• **Material for this exercise**:
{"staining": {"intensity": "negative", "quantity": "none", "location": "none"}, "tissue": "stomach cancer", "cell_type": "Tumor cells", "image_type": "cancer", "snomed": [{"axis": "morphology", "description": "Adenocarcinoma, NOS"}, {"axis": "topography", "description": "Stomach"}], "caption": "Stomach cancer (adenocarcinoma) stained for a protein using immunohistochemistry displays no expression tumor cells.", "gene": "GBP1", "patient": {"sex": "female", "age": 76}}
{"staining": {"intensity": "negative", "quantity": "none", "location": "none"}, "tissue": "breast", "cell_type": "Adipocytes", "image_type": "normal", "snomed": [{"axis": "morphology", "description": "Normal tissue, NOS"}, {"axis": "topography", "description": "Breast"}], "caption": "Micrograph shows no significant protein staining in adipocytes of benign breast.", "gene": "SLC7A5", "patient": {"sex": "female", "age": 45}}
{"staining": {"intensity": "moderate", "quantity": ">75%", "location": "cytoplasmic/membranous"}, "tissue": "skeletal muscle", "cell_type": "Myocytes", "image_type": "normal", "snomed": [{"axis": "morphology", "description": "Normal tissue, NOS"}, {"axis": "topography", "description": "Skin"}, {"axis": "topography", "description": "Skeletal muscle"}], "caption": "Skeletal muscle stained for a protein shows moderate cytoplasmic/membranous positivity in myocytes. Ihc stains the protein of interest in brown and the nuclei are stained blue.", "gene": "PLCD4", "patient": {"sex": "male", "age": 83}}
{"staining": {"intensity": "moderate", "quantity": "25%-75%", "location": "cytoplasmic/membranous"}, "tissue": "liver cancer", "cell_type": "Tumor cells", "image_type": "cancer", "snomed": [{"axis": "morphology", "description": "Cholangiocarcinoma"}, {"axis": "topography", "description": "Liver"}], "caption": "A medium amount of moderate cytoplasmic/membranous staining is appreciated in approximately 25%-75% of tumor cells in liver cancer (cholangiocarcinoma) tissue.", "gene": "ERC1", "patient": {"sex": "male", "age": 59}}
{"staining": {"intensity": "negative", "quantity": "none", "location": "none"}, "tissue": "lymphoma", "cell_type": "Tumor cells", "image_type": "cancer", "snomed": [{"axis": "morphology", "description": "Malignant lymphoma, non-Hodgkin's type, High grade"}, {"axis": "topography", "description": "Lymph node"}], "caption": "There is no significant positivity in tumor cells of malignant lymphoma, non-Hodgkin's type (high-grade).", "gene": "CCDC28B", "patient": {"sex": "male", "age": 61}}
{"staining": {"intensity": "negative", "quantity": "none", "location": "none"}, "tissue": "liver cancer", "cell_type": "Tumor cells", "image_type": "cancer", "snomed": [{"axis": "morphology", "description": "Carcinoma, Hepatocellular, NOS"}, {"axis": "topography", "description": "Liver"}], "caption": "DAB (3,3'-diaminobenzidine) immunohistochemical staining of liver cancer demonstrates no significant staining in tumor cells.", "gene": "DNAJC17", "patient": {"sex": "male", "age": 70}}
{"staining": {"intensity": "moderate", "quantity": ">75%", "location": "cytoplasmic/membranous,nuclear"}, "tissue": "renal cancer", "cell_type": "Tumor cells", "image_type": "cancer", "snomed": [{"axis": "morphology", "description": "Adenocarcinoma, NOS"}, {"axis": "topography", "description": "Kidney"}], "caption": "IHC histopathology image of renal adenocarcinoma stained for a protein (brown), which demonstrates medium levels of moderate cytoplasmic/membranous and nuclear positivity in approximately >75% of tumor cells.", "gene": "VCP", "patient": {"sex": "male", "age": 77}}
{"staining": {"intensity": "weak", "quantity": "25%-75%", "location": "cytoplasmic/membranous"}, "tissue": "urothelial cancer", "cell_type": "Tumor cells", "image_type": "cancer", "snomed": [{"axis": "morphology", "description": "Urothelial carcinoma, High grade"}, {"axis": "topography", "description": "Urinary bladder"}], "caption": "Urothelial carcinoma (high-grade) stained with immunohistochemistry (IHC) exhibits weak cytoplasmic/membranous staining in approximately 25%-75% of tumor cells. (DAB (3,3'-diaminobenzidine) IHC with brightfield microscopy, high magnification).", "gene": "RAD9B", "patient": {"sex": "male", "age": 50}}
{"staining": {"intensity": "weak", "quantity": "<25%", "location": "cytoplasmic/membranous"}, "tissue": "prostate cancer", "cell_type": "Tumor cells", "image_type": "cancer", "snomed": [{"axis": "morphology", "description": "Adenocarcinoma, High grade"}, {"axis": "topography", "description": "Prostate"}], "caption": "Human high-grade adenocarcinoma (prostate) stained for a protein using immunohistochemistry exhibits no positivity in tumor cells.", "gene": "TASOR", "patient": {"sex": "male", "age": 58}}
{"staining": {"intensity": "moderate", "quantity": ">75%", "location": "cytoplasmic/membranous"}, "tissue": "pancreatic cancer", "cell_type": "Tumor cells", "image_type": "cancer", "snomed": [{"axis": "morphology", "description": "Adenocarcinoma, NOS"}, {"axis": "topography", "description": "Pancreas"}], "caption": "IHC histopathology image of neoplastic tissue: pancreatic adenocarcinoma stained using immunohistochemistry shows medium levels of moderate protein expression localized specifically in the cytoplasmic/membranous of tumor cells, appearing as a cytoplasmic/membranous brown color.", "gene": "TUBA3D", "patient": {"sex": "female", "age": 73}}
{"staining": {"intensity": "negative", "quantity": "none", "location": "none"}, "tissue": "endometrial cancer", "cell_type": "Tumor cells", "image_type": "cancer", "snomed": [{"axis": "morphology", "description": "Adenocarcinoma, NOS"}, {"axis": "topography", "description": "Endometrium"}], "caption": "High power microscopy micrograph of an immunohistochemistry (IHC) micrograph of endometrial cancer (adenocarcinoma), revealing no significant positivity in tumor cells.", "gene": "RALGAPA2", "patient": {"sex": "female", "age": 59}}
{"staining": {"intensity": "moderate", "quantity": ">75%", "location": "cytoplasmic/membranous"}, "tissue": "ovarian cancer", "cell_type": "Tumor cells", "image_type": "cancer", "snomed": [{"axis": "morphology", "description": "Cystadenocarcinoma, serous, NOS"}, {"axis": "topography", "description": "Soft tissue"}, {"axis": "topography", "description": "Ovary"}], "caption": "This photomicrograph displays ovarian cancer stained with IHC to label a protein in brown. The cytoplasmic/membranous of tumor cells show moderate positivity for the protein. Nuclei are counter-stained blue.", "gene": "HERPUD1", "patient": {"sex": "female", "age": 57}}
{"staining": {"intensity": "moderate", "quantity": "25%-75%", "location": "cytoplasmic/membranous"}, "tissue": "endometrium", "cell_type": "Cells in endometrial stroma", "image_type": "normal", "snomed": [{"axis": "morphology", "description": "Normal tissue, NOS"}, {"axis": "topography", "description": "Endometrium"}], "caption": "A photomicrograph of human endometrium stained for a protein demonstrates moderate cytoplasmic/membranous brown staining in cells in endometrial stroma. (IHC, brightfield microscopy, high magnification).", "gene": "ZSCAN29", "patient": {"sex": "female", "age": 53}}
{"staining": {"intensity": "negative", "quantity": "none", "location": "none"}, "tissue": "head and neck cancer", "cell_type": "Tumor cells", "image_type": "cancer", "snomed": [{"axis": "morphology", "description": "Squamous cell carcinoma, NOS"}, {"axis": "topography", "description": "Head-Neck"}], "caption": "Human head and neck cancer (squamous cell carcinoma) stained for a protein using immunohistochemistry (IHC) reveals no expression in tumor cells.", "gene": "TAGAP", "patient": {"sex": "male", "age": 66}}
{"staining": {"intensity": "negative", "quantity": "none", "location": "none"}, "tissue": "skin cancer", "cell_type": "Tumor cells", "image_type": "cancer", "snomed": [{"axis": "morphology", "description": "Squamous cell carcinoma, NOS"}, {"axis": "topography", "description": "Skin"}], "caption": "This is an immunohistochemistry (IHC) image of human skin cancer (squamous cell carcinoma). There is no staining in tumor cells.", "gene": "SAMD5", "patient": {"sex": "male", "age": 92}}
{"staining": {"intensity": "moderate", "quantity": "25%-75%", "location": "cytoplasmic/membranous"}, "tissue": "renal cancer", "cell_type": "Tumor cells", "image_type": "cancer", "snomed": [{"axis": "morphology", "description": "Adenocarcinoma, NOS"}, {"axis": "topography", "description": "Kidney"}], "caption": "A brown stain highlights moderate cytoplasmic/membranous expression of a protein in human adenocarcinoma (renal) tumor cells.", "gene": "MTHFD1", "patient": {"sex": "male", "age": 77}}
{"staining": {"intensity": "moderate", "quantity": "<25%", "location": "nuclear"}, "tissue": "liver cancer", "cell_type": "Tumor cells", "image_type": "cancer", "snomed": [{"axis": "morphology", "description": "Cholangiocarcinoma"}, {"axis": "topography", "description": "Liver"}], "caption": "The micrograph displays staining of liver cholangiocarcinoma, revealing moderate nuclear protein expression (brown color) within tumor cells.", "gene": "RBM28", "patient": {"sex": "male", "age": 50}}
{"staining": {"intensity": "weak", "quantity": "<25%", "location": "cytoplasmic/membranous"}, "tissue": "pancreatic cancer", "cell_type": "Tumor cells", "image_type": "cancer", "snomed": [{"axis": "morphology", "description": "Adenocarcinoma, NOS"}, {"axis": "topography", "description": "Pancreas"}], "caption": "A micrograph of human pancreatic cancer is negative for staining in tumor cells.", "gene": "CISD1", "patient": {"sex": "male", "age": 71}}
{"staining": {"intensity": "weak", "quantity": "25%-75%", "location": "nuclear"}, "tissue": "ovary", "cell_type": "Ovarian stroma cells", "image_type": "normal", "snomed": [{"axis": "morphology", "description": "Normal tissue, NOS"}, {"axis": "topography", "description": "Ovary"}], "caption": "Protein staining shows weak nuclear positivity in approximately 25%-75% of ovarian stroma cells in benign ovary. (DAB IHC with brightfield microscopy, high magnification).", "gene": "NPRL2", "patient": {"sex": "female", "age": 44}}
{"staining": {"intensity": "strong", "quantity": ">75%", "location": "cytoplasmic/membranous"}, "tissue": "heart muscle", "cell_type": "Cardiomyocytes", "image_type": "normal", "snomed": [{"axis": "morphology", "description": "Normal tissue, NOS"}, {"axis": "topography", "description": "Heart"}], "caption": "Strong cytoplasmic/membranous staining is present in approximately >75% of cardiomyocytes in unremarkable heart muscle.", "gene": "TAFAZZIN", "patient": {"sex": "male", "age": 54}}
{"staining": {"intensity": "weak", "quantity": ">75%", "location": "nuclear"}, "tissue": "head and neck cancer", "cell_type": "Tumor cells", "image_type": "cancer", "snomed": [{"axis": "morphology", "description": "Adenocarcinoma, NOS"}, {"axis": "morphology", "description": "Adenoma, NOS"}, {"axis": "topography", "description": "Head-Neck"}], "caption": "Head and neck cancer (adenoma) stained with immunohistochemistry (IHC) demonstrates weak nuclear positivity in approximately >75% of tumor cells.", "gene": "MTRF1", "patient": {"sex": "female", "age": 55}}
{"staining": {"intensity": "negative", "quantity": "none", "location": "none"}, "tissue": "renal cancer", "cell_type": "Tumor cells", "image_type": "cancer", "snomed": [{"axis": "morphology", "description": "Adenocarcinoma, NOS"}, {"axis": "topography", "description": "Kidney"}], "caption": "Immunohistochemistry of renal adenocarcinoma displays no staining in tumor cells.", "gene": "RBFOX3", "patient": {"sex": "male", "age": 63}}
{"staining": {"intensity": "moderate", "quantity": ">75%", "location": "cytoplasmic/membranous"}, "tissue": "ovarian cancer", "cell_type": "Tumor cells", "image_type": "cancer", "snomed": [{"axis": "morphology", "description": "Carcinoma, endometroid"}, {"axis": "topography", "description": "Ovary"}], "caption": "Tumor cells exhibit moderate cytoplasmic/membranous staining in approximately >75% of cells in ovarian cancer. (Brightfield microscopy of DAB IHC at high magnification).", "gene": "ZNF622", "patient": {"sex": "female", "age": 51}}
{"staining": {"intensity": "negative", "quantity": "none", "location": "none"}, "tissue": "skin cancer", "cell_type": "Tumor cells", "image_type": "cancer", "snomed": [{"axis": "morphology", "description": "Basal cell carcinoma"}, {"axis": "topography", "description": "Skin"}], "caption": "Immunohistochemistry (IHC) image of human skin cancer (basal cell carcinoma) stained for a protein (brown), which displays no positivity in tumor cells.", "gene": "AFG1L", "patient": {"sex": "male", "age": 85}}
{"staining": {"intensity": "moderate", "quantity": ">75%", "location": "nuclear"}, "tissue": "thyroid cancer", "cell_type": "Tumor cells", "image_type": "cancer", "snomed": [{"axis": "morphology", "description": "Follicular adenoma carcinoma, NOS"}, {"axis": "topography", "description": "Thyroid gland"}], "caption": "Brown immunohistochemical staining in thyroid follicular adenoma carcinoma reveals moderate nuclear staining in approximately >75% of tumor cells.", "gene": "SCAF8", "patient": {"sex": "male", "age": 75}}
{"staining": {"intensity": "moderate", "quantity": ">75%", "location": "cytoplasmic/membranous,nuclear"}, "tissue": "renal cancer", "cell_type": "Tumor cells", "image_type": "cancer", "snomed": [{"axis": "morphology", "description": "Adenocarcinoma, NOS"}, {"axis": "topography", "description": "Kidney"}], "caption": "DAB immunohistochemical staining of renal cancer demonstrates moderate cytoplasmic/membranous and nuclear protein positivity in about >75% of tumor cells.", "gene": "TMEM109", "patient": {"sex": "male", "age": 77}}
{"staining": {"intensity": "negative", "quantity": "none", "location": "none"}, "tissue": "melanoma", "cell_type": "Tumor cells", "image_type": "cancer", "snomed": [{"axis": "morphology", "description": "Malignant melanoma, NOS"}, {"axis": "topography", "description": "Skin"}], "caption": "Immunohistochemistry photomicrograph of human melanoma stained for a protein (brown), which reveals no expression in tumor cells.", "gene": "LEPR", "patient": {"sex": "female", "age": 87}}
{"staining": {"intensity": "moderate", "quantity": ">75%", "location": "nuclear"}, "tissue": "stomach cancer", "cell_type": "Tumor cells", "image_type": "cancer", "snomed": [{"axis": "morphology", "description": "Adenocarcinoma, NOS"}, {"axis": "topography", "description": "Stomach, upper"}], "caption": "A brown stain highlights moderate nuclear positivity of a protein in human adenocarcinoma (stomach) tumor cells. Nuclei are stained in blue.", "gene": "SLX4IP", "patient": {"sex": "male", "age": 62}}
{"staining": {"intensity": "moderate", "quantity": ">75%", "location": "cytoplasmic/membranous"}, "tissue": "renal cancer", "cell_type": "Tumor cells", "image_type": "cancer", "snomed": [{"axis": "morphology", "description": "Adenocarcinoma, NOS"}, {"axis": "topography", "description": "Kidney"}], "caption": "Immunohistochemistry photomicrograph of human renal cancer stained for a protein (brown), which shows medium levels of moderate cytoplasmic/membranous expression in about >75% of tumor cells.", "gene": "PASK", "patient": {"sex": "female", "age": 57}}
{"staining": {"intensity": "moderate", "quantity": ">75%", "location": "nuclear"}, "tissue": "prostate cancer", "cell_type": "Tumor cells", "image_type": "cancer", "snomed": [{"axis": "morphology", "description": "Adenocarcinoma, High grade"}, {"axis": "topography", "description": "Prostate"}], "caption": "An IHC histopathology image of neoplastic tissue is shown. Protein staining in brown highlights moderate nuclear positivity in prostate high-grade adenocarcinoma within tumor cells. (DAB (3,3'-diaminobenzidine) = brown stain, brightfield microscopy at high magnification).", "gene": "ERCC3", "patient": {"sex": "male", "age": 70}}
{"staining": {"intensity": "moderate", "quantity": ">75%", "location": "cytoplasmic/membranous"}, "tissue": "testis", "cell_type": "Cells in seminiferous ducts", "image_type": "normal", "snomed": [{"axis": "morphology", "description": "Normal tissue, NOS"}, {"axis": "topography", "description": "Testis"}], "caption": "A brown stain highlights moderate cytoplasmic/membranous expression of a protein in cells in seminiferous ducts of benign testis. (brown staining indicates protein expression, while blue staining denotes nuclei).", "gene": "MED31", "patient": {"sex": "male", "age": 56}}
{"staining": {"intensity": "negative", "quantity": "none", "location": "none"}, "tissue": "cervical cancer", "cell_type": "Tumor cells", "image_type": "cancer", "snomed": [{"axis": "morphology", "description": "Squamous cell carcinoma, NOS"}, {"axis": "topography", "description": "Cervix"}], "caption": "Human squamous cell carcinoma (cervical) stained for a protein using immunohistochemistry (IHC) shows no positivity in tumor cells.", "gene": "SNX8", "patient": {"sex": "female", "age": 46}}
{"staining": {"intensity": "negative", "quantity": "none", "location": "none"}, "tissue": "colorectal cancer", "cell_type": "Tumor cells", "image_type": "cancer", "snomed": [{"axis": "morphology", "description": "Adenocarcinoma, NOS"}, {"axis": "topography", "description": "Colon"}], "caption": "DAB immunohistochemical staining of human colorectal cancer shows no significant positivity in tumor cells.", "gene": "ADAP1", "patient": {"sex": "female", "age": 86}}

• **Description of the task**: In the listing above, find the line with "carcinoma (high-grade) stained" and the line with "high-grade adenocarcinoma (prostate)", then print exactly those lines and every line between them.

• **Exercise response**:
{"staining": {"intensity": "weak", "quantity": "25%-75%", "location": "cytoplasmic/membranous"}, "tissue": "urothelial cancer", "cell_type": "Tumor cells", "image_type": "cancer", "snomed": [{"axis": "morphology", "description": "Urothelial carcinoma, High grade"}, {"axis": "topography", "description": "Urinary bladder"}], "caption": "Urothelial carcinoma (high-grade) stained with immunohistochemistry (IHC) exhibits weak cytoplasmic/membranous staining in approximately 25%-75% of tumor cells. (DAB (3,3'-diaminobenzidine) IHC with brightfield microscopy, high magnification).", "gene": "RAD9B", "patient": {"sex": "male", "age": 50}}
{"staining": {"intensity": "weak", "quantity": "<25%", "location": "cytoplasmic/membranous"}, "tissue": "prostate cancer", "cell_type": "Tumor cells", "image_type": "cancer", "snomed": [{"axis": "morphology", "description": "Adenocarcinoma, High grade"}, {"axis": "topography", "description": "Prostate"}], "caption": "Human high-grade adenocarcinoma (prostate) stained for a protein using immunohistochemistry exhibits no positivity in tumor cells.", "gene": "TASOR", "patient": {"sex": "male", "age": 58}}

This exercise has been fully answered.